Lo primero que llamaba la atención en aquel ídolo generacional era su estatura. Alto, delgado, elegante sin afectación. Más bien silencioso y, sin embargo, locuaz cuando se abría en confidencias igual en público que en privado. Lo conocimos entusiasmado en casa de Félix Grande, uno de sus amigos más constantes, con quien mantuvo la intensa e ilustrativa correspondencia que éste públicó luego en Cádiz, y estuvimos con él en compañía de Jaime Salinas primero y de José María Guelbenzu después, invitado él en ambas ocasiones por la editorial Alfaguara. Cercano y preciso siempre, traslucía su fervor por los viejos griego lo mismo que por Cervantes –a quien conocía minuciosamente– o por Poe, cuya obra misteriosa tradujo, a instancias de don Francisco Ayala, cuando todavía éste andaba por Puerto Rico y él circulaba soñador por un París que fue, sin duda, su hogar literario.

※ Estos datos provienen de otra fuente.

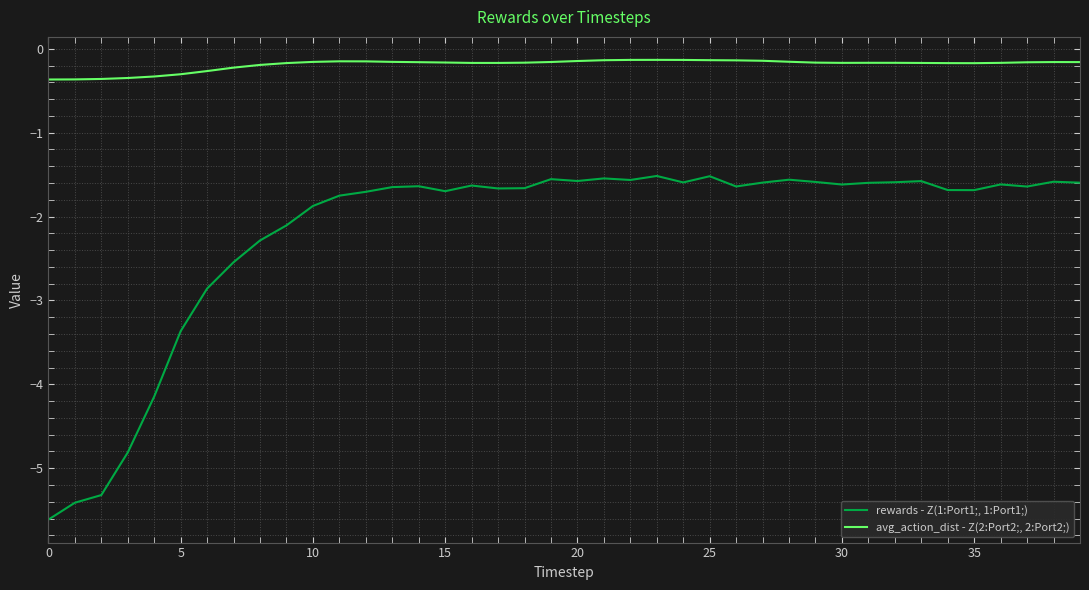

True or false: rewards - Z(1:Port1;, 1:Port1;) has more than 1 points higher than both neighbors.

True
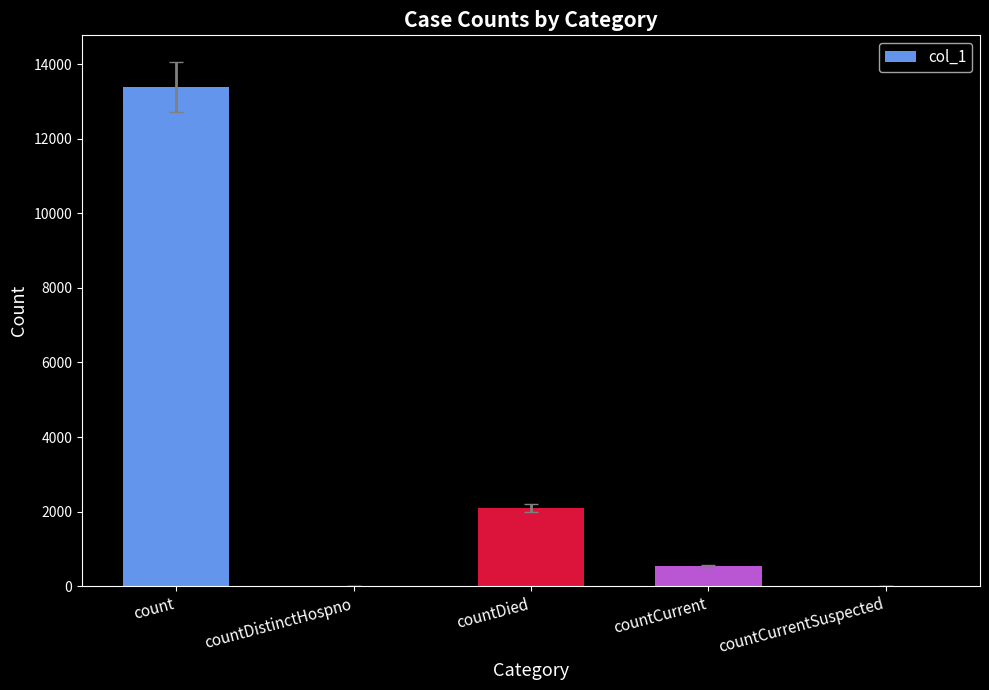

Between countDied and count, which is larger?

count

No fue fácil su vida a pesar de su éxito clamoroso, como no lo fue su itinerario sentimental –tres mujeres marcaron su obra tanto, probablemente, como su vida– pero él supo atravesarla con invariable pasión, como un cronopio inspirado que eligió el camino de lo fantástico frente al de la lógica y, por descontado, frente al de la ideología, maestro de una narrativa deslumbrante igual en la distancia corta que ante el desafío de una novela con cuya estructura hasta se permitía jugar ofreciendo al lector una imaginaria libertad ilimitada. Si “Todos los fuegos el fuego” o “62 modelo para armar”, si los cuentos fascinantes de “Final del juego” o “Las armas secreta” nos habían sumergido de golpe en una perspectiva literaria insospechada, el concierto de “Rayuela” , entre Wagner y Mozart, un pie en Joyce y otro en Borges, supondría para mi generación un hito decisivo, que tantas veces nos trajo y llevó desde la Rue Cherche Midi al Pont des Arts, o nos fascinó con el saxo de Lester Young o la trompeta de Louis Amstrong –“uno de mis dioses”, diría el escritor alguna vez- bulléndonos en la memoria, vagabundos y noctámbulos por Saint André des Arts, los vericuetos de Saint-Michel o –con mi llorado José Antonio Gabriel y Galán, jóvenes como éramos– ebrios de “vin rouge” y “pastis”, tras las huellas de la Maga, de Ossip, de Gregorovius, tiernos con Rocamadour, el hijo que él nunca tuvo…

Y su leyenda incómoda, su presunto y lejano elogio de la dictadura española, la tesis del sida final –cuando todo indica que él y ella, Carol Dunlop, murieron de leucemia y de aplasia-, el inútil cerco de los anticomunistas profesionales, las pullas al exiliado que siempre negó ser o al afrancesado que tampoco… Lo veo en Les deux Magots o en la Coupole, en la taberna de la Guindalera, recorriendo el Prado, escucho su erre gutural, recuerdo el capítulo 7 de “Rayuela”en la voz de José Luis Gómez, el ritmo pausado de su discurso. Fue un genio y decía que “no hay que buscarle sentido a lo fantástico: está ahí y eso es todo”. Miro su tumba en Montparnasse y lo comprendo.